At times, the historic page would catch my eye,
And rivet down my thoughts on ancient times,
And mix them with the demigods of old.
[OMITTED] How I loved
To ascend the pyramids, and in their womb
Gaze on the royal cenotaph, to sit
Beneath thy ruin'd palaces and fanes,
Balbec or princely Tadmor, though the one
Lurk like a hermit in the lonely vales
Of Lebanon, and the waste wilderness
Embrace the other. [OMITTED]
[OMITTED] Along the stream,
That flow'd in summer's mildness o'er its bed
Of rounded pebbles, with its scanty wave
Encircling many an islet, and its banks
In bays and havens scooping, I would stray,
And dreaming, rear an empire on its shores.

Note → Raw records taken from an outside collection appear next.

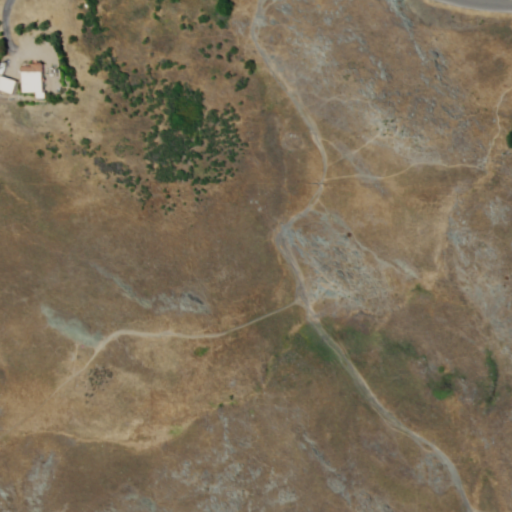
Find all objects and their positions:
road: (14, 35)
building: (30, 79)
building: (39, 79)
building: (11, 85)
building: (6, 86)
road: (336, 217)
park: (314, 245)
road: (289, 266)
road: (134, 331)
road: (466, 510)
road: (470, 510)
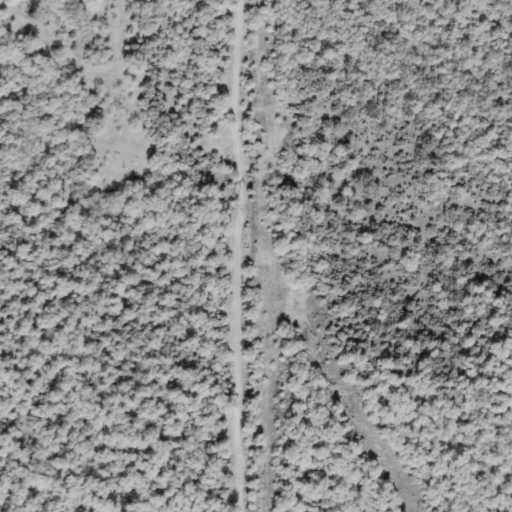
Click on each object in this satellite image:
power tower: (239, 210)
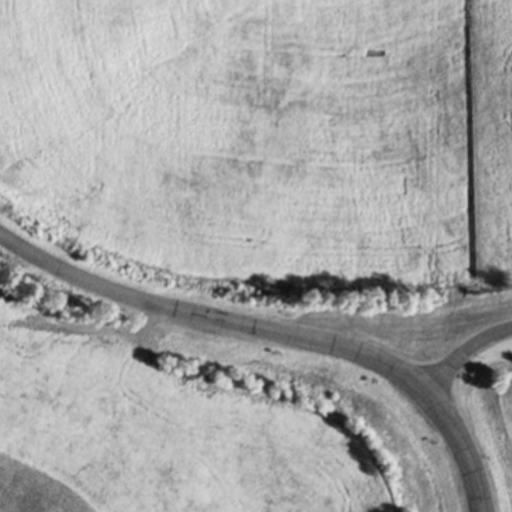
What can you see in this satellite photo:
crop: (266, 139)
road: (277, 333)
road: (462, 353)
crop: (168, 428)
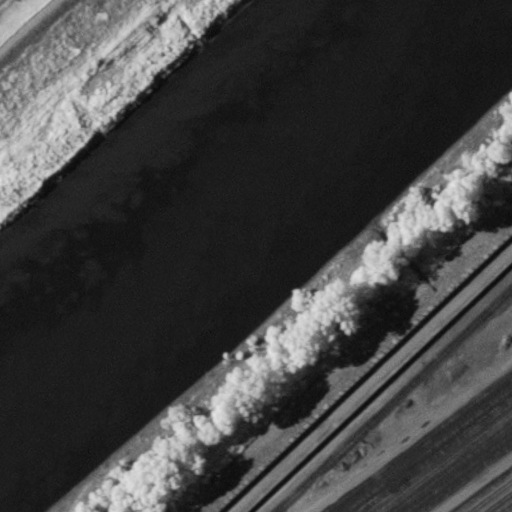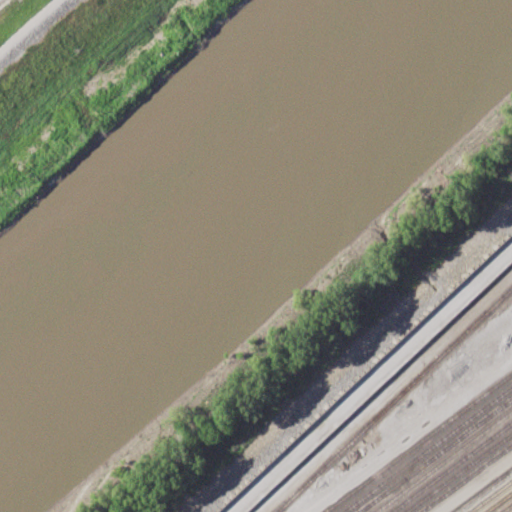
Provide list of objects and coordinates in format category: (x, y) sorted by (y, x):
road: (29, 26)
river: (213, 212)
railway: (482, 318)
road: (375, 381)
railway: (365, 429)
railway: (419, 443)
railway: (428, 450)
railway: (436, 456)
railway: (443, 461)
railway: (451, 467)
railway: (458, 472)
railway: (466, 478)
railway: (482, 490)
railway: (490, 496)
railway: (500, 503)
railway: (507, 508)
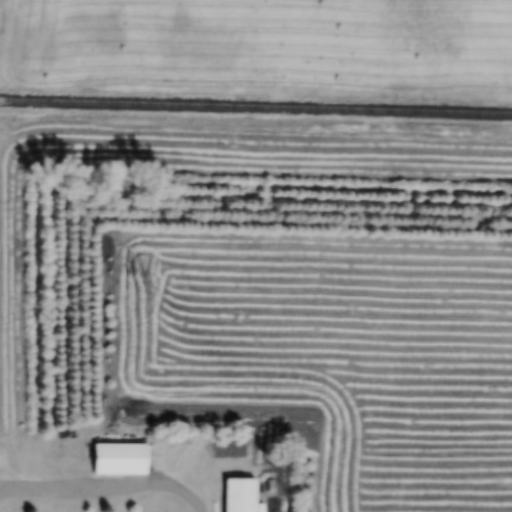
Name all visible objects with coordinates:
crop: (268, 41)
railway: (256, 108)
building: (118, 460)
building: (118, 460)
road: (109, 487)
building: (236, 495)
building: (237, 495)
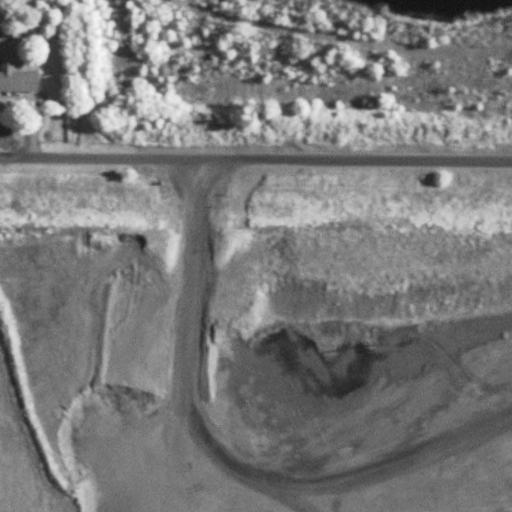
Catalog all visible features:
building: (18, 78)
road: (256, 161)
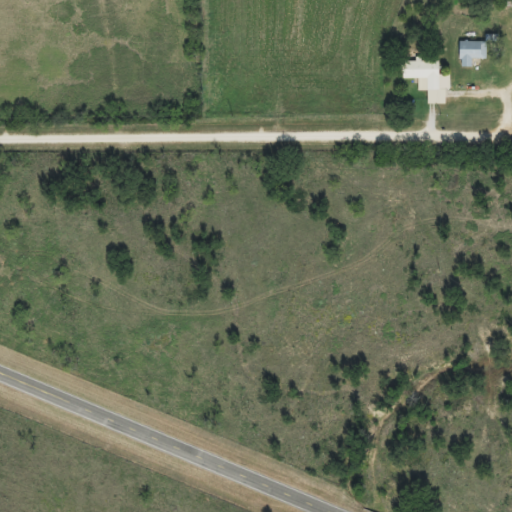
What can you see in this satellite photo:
building: (468, 60)
building: (425, 87)
road: (256, 137)
road: (170, 439)
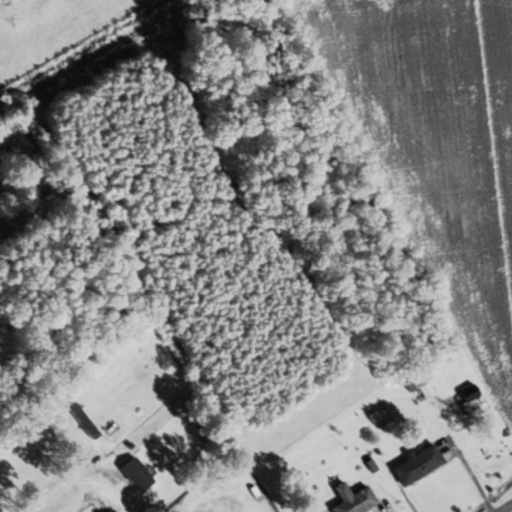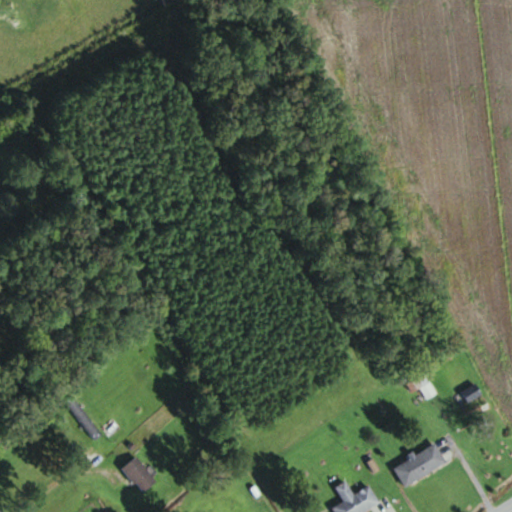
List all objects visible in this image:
road: (17, 13)
building: (424, 387)
building: (472, 393)
building: (82, 421)
building: (419, 466)
building: (138, 475)
road: (62, 478)
building: (355, 500)
road: (510, 511)
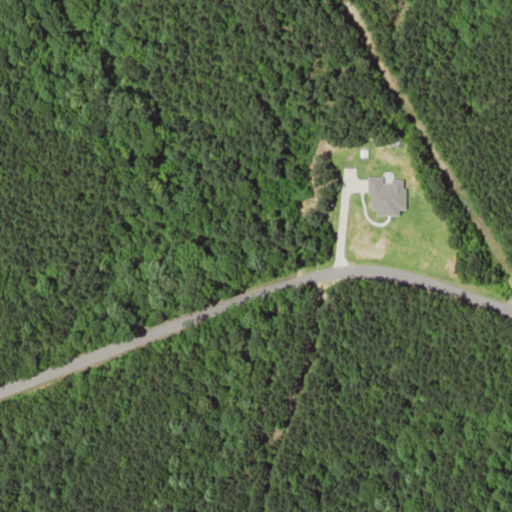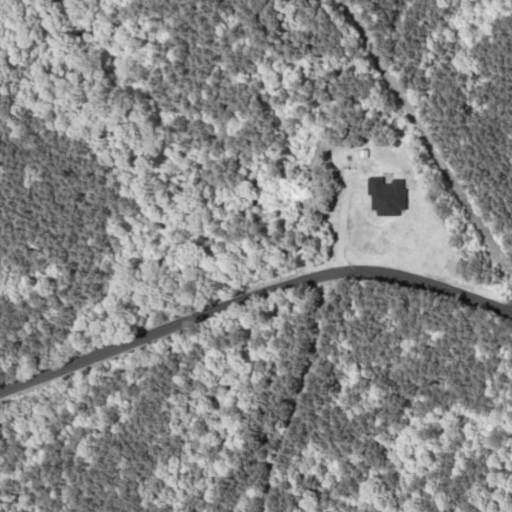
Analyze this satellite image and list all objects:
road: (429, 135)
building: (365, 142)
road: (249, 299)
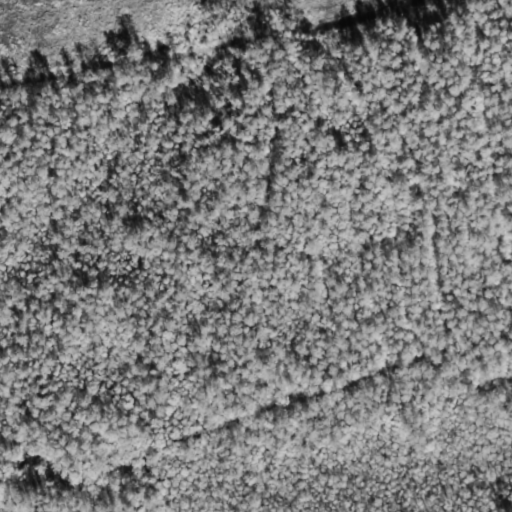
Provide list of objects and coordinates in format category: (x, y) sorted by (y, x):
road: (256, 415)
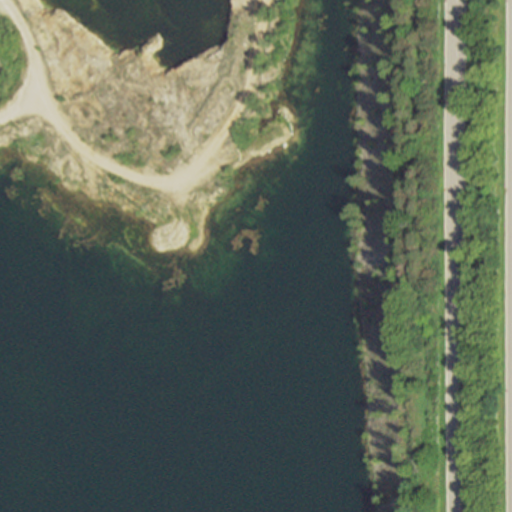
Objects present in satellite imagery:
road: (455, 255)
quarry: (256, 256)
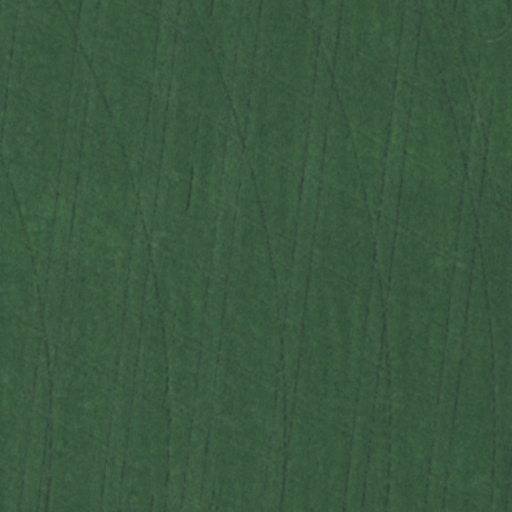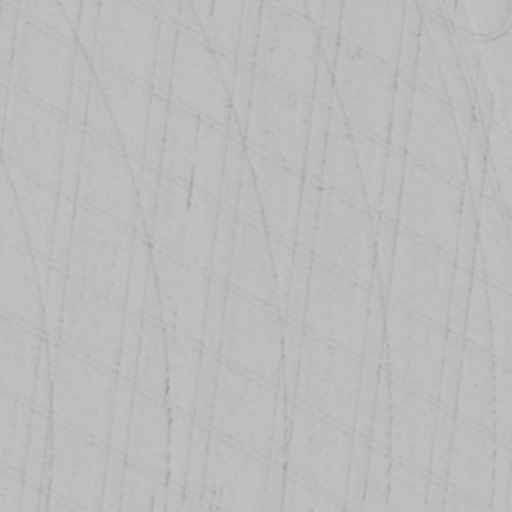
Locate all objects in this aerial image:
crop: (256, 256)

Where cities rose, and palaces and towers
Caught the first light of morning, there the fleet
Lent all its snowy canvas to the wind,
And bore with awful front against the foe.
[OMITTED]
There many a childish hour was spent; the world
That moved and fretted round me, had no power
To draw me from my musings, but the dream
Enthrall'd me till it seem'd reality;
And when I woke, I wonder'd that a brook
Was babbling by, and a few rods of soil,
Cover'd with scanty herbs, the arena where
Cities and empires, fleets and armies rose.”